Boston University has been selected by the Massachusetts Department of Public Health to assist in research and development of a new digital contact-tracing initiative, the state disclosed on its website this week.
The university will join the Bedford-based nonprofit Mitre to test a COVID-19 contact-tracing application on its campus of 35,000 students and 10,000 employees. According to state procurement documents, the university and its partner are tasked with studying how the technology works, whether it effectively complements the state’s existing contact-tracing efforts, whether residents will be receptive to the app and whether it would reduce spread of the disease.

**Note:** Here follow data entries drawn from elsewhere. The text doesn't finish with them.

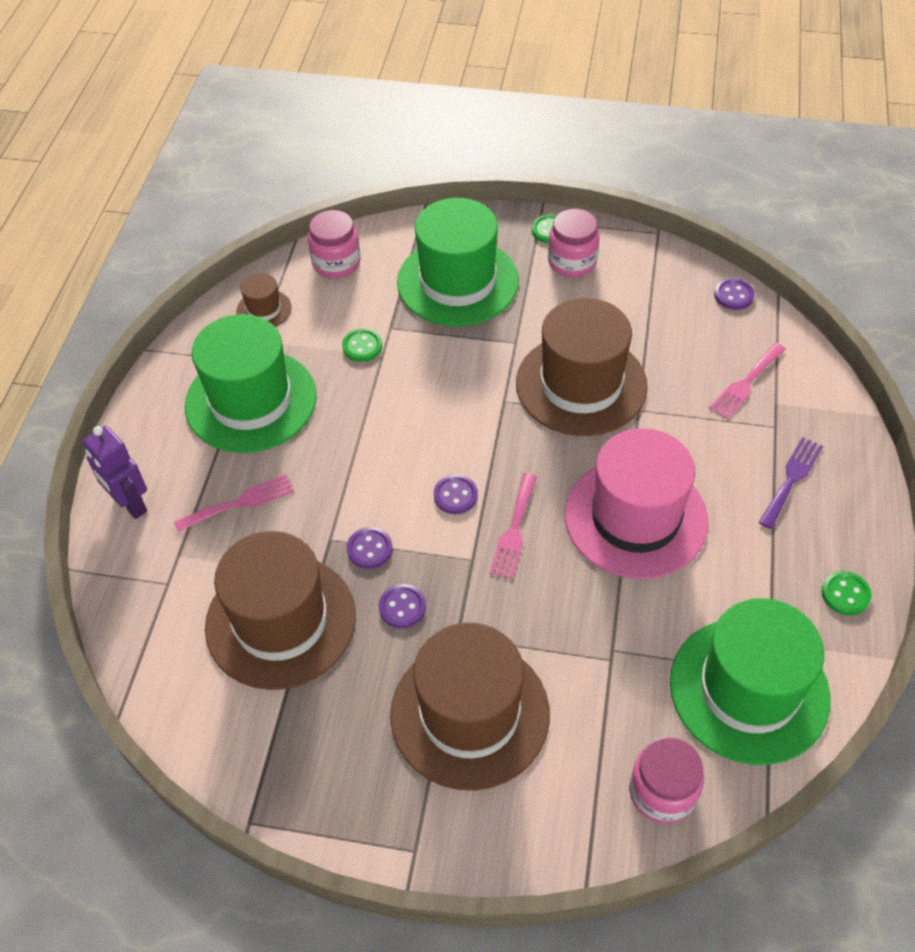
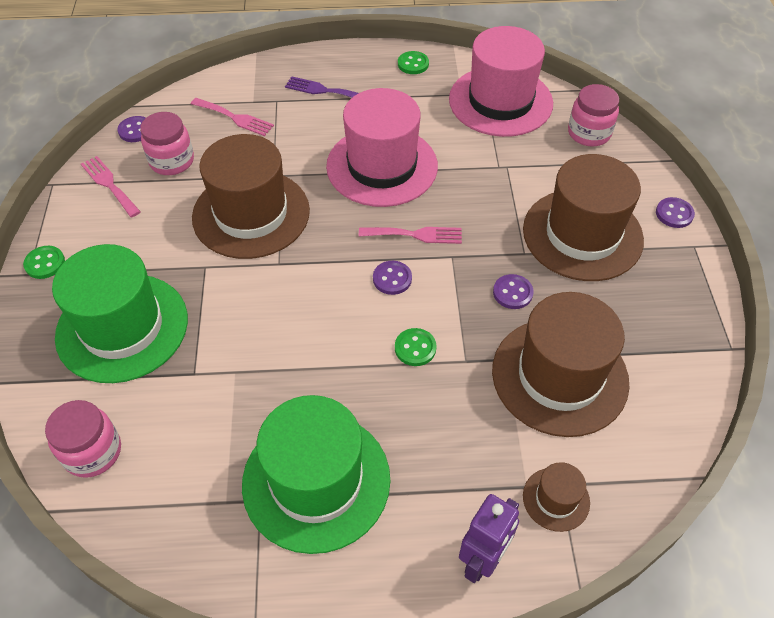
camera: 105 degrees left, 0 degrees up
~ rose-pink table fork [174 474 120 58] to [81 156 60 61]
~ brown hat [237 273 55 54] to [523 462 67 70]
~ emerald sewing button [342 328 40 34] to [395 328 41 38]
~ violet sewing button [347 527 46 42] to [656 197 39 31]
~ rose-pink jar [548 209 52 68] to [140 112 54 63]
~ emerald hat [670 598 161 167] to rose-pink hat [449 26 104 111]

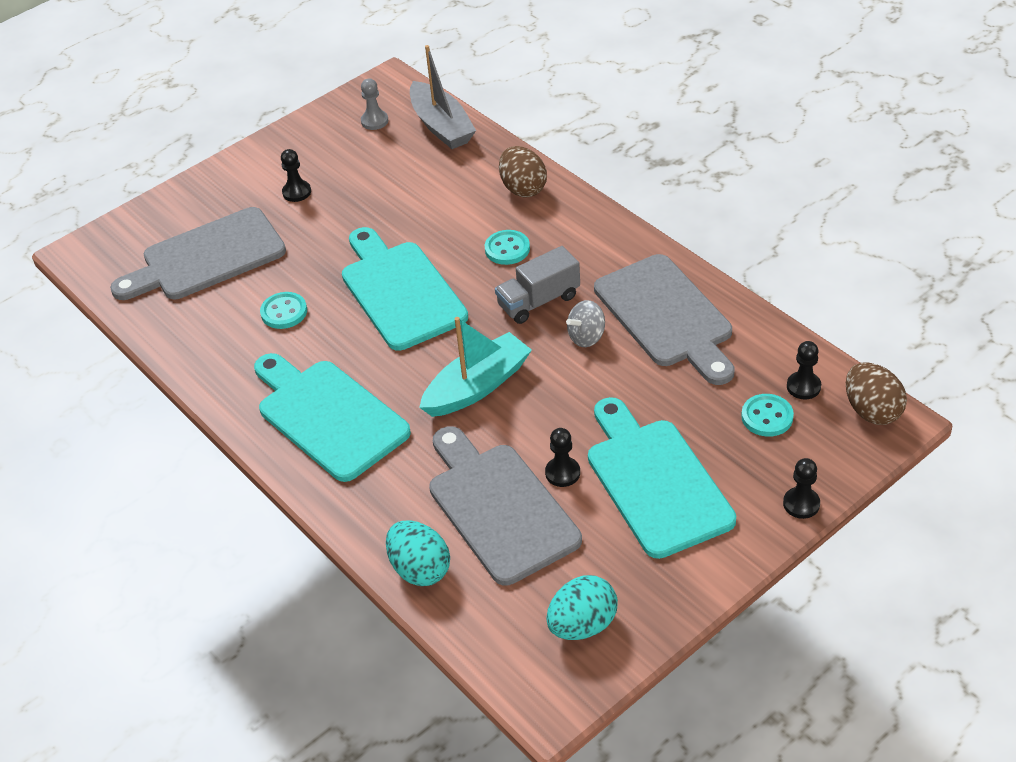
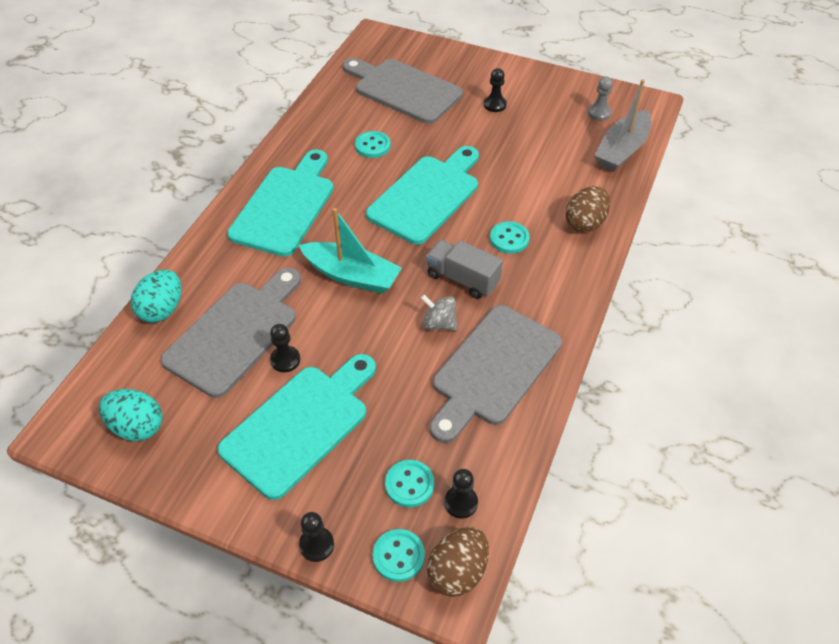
camera: 60 degrees right, 5 degrees up
+ teal sewing button [373 529 52 53]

Some universities have claimed in definite terms that their contact-tracing apps are effective, such as the University of Arizona, which earlier this month announced that its deployment of an app, based on the Exposure Notifications API jointly developed by Apple and Google, had reduced the number of COVID-19 cases on campus by 12%.
But in Massachusetts, understanding the public’s potential reception to its app, which is also based on Exposure Notifications, will play a deciding role in the project’s success. Many contact-tracing apps have fallen flat, particularly those that didn’t account for user privacy. Last spring, 71% of Americans polled said they wouldn’t use a contact-tracing app, citing concerns of invasive surveillance.
Boston University may have been helped in winning its contract with the state, which began seeking applications in November, because it already houses a 13-person contact-tracing workgroup that studies issues of efficacy, privacy and access associated with Bluetooth-based contact-tracing software like Exposure Notifications.
As at many higher education institutions during the pandemic, Boston University’s on-campus population has been diminished dramatically as most students study remotely.